Administration and Congressional tax negotiators abandon border adjustment tax, but leave unanswered questions regarding rates, revenues, and taxation of US multinationals.

As Congress heads toward its late summer 2017 recess, the shape of potential tax reform is beginning to come into focus. On July 27, the Trump Administration and Congressional leaders issued a joint statement (the Joint Statement) providing a basic outline of the goals of tax reform.1 In the wake of the Joint Statement's release, this Client Alert summarizes several key issues to watch as the business tax reform process moves forward.

Issues to Watch

1. Rate Reductions

As discussed in a previous Latham & Watkins Client Alert, the Trump Administration's high-level tax plan released on April 26, 2017, proposed reducing the top corporate tax rate from 35% to 15% and taxing income earned via pass-through entities at 15% rather than at ordinary income rates. The June 2016 House Ways & Means Committee Tax Reform Blueprint (the Blueprint) called for a 20% corporate rate and a special 25% rate applicable to pass-throughs' active business income.

The Joint Statement reflects the Trump Administration's and Congressional leaders' shared goal of reducing tax rates for businesses, both large and small, but includes no specific proposed rates. Many observers have regarded the goal of rates in the teens as aspirational, and it appears such rate reductions may be a challenge, especially given the Joint Statement's elimination of a border-adjusted tax (BAT), whose proponents expected it to provide the key revenue offset to rate reductions as part of a revenue-neutral reform process.

2. Territorial System

As expected, the Joint Statement suggests significant changes in the taxation of the foreign earnings of US multinationals. Indeed, the business community is unlikely to refer to any legislative proposal as real "reform" if such legislation does not include significant changes in this area. Specifically, the Joint Statement calls for a tax "system that encourages American companies to bring back jobs and profits trapped overseas" and that ensures "a level playing field between American and foreign companies and workers." Again, as expected, this language suggests (i) a mandatory one-time (deemed repatriation) tax on the estimated US$2.5 trillion of existing deferred overseas earnings accumulated by US multinationals,2 and (ii) a move toward a territorial system whereby future foreign earnings would be exempt, or at least subjected to significantly lower US tax rates, on a current or deferred basis.3

3. Expensing of Capital Investments

The Joint Statement also calls for "unprecedented capital expensing" Even if this language does not mean full and immediate deductibility of capital investment, the Joint Statement appears to signal a move to greater expensing than allowed under current law.

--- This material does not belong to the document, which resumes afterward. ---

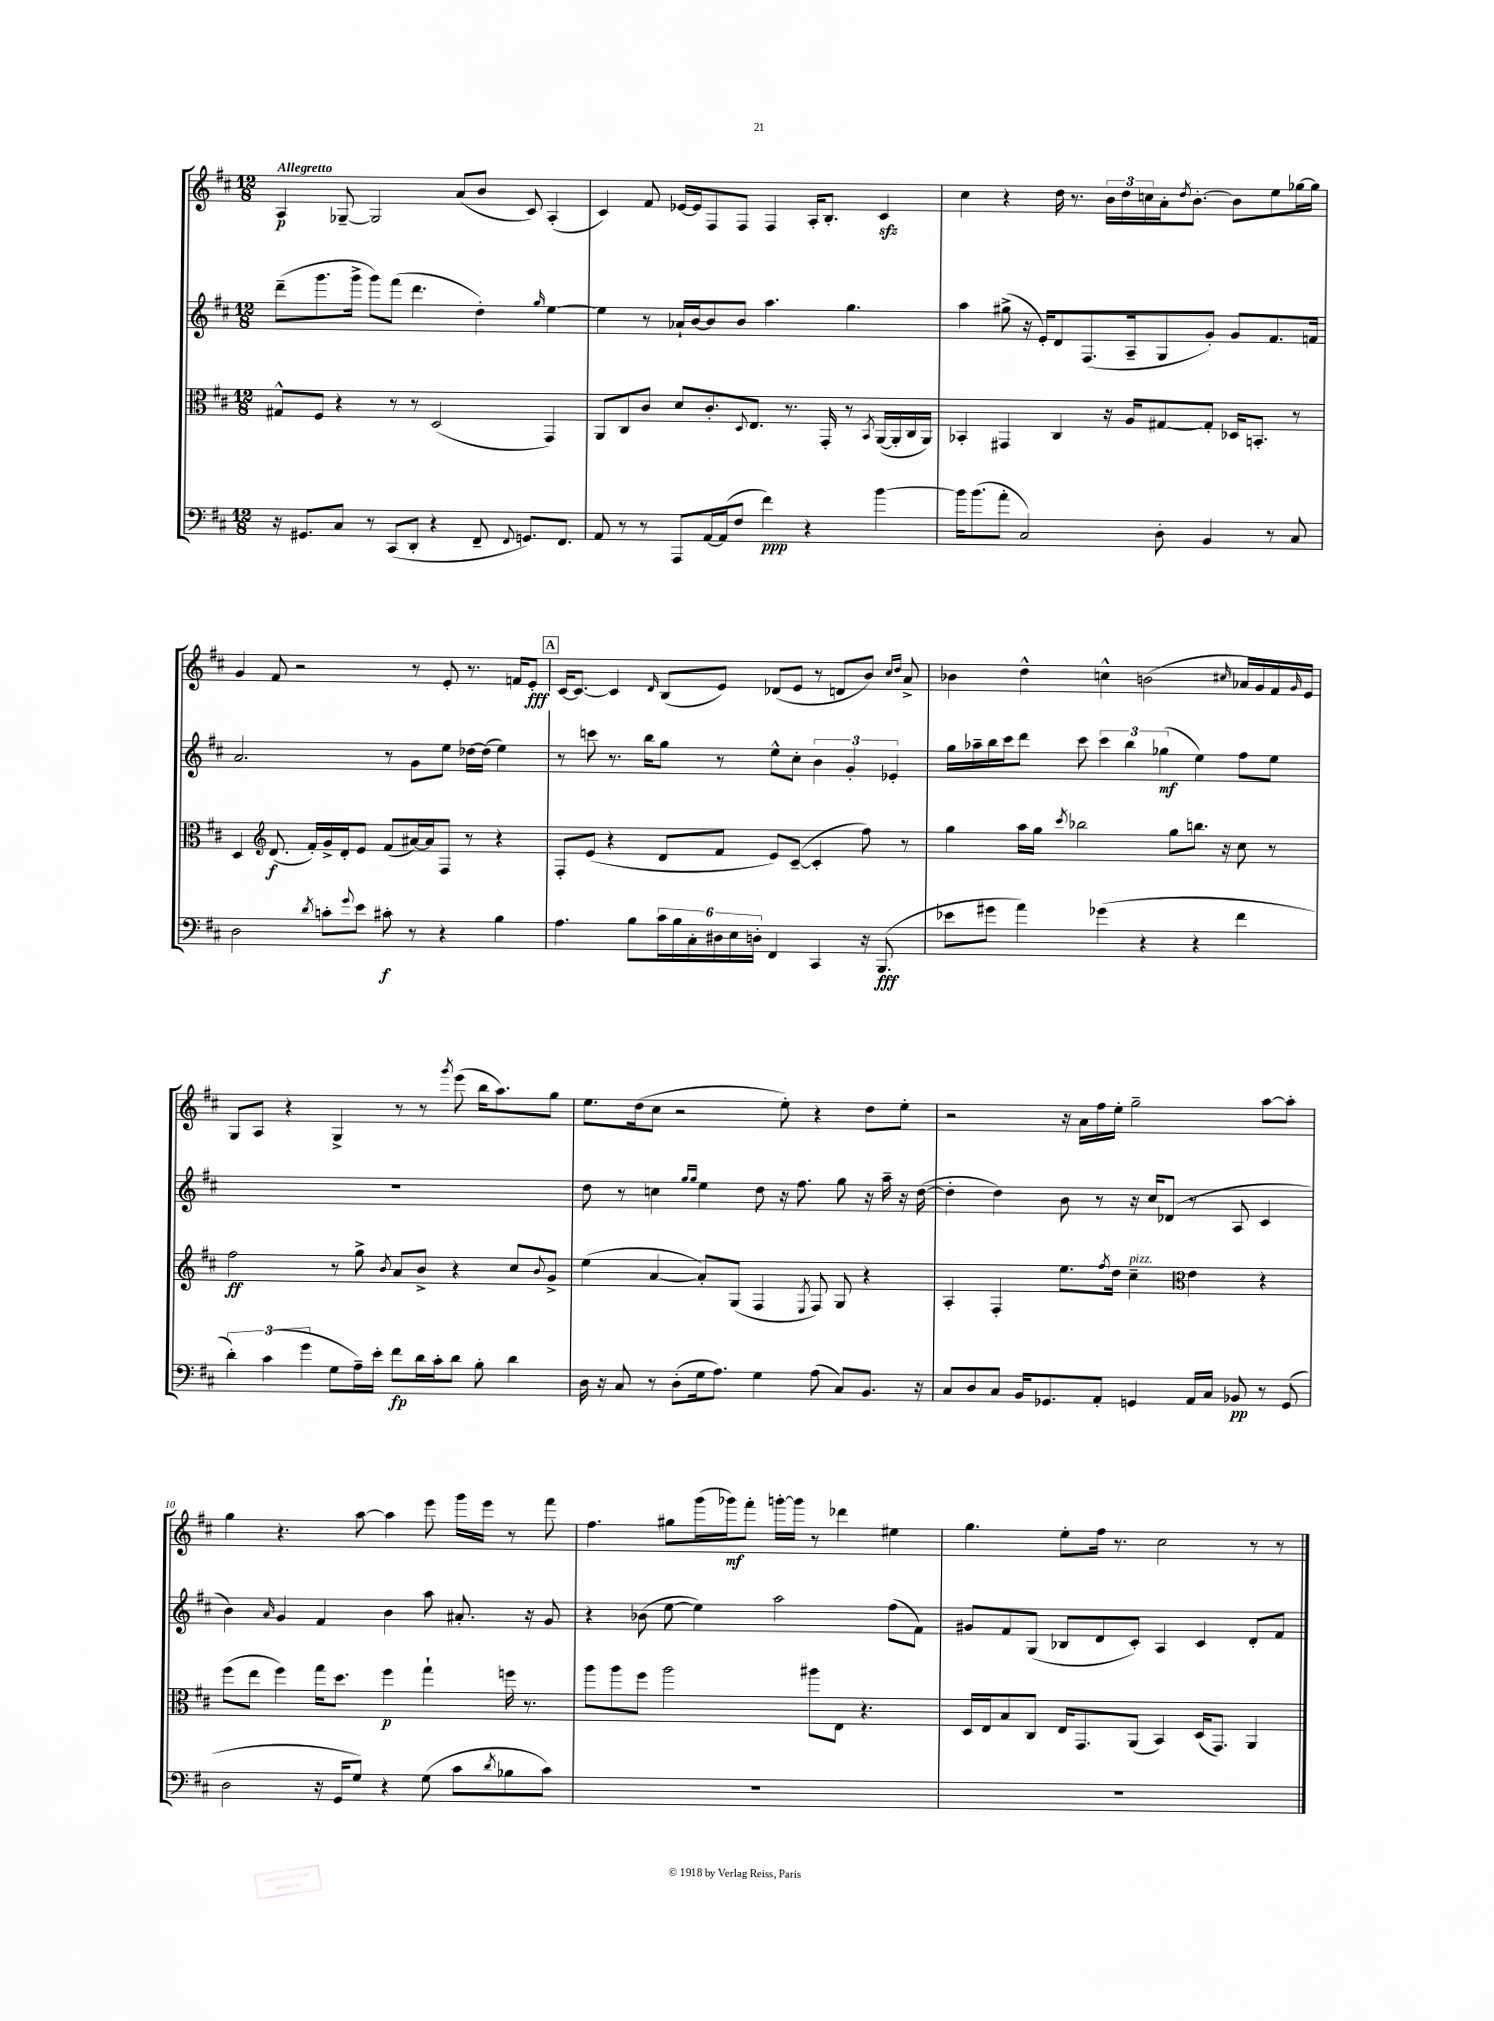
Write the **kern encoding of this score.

4. Revenue Offsets to Rate Reduction Given Removal of BAT 

  • Interest Expense? A revenue offset that may still be on the table is the elimination of, or limitations on, the deductibility of interest expense. Some observers had expected limitations on interest deductibility to offset the revenue anticipated to be lost if full and immediate expensing of capital investment were adopted. The Joint Statement, however, is silent on the deductibility of interest expense.
  • Minimum Tax on Foreign Earnings? One important question is whether the loss of the BAT revenue offset, combined with concerns over possible erosion of the US tax base, in part resulting from a shift to a territorial system, could raise the prospect of a mandatory minimum tax on future foreign earnings, which would be a new component in the recent tax reform debate. The Joint Statement does not discuss a minimum tax, nor have other releases from policymakers discussed such a tax, but the idea might become a topic of discussion. Ironically, it was the Obama Administration that proposed such a concept in its Fiscal Year 2016 budget.


As the Labor Day holiday approaches and passes, observers should see a lot more activity surrounding tax reform, including details from the White House on certain key issues not addressed in the Joint Statement, further hearings in Congress, and specific legislative language from the key committees.